Dementsprechend agil müssen sich auch die Sänger auf der Bühne bewegen, zusätzlich zu derselben stimmlichen Herausforderung, die Rossini ihnen in die Kehle gelegt hat. Und da hat Dortmund mit Michael Kraus (Figaro) und Tansel Akzeybek (Star-Tenor Almaviva) zwei absolute Glücksfälle auf der Bühne. Der Bariton fällt nur manchmal mit etwas schwerem Vibrato negativ auf, aber seine voluminöse Stimme besitzt gleichzeitig die nötige Leichtigkeit für das Parlando und ist bis ins Falsett präsent. Gegen ihn ist Tansel Akzeybek eher ein vokales Mittelgewicht, aber mit einer abgerundeten und wirklich schönen Stimme, die jenen Schmelz besitzt, die ein guter Tenor unbedingt haben sollte. Um die Koloraturen in der ersten Arie (wobei ihm herrlich sekundiert wird vom Männerchor) schleift er noch etwas vorsichtig herum, aber im Laufe der Vorstellung gewinnt er deutlich an Sicherheit. Dieses Potenzial sollte Dortmund unbedingt weiter pflegen, dann kann man bald von ihm die (klugerweise) gestrichene Arie „Cessa di più resistere“ erleben.

Julia Novikova ist als Sopran in der Rolle der Rosina eher ein Federgewicht. Sie zwitschert sich passend zur Szene und regiebedingter Rollengestaltung durch ihre Noten. Auf diesen kann sie herrlich trillern, jede verziert sie wie eine Torte mit viel Zuckerguss – aber alles ein paar mal zu oft.

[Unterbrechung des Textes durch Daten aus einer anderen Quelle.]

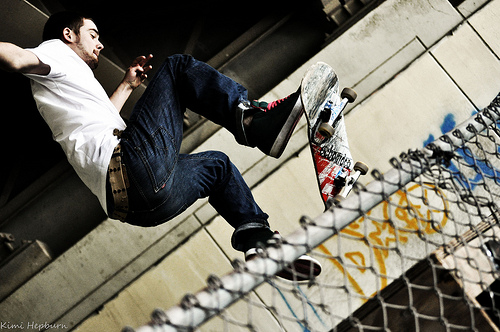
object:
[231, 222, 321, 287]
left sneaker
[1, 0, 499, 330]
concrete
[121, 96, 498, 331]
fence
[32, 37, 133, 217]
shirt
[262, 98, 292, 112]
shoelaces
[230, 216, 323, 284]
shoes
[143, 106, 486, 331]
pole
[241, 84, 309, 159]
shoe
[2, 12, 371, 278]
man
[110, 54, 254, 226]
blue jeans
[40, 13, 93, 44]
hair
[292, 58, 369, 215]
skateboard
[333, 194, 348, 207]
wheel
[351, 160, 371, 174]
wheel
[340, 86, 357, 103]
wheel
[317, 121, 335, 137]
wheel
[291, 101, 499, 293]
graffiti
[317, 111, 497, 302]
letters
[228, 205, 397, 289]
shoe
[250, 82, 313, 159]
foot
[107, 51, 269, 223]
pants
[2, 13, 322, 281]
boy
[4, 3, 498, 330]
wall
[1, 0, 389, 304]
tricks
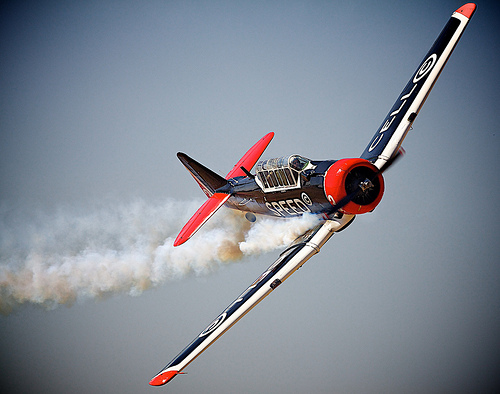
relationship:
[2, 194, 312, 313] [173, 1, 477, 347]
smoke behind plane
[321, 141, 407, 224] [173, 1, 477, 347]
propeller of plane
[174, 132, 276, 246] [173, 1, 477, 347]
tail of plane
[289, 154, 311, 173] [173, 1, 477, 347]
pilot of plane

Vidar Gunnarsson (Basilio) und Ramaz Chikviladze (Bartolo) sind rollendeckend besetzt, ohne aber jemals über sich hinaus zu wachsen.

Unter der Leitung von Günter Wallner ticken die Dortmunder Philharmoniker präzise wie ein Uhrwerk. Aber schon die etwas lahme Ouvertüre zeigt, was man an diesem Abend aus dem Graben erwarten kann: Bedauerlicherweise lässt der Dirigent niemals die Zügel locker, so dass das musikalische Pendant zum Bühnenwahnsinn ausbleibt. Dieser Rossini funkelt in vielen Details, vermag aber nicht mitzureißen. Schade um eine gute Vorstellung, die ein paar mehr Zuschauer gebraucht hätte (waren die etwa alle beim Spiel gegen die Bayern?). Der Applaus des Publikums fiel gerade für Michael Kraus und Tansel Akzeybek sehr enthusiastisch aus, bevor der eiserne Vorhang sehr schnell den Abend beendete.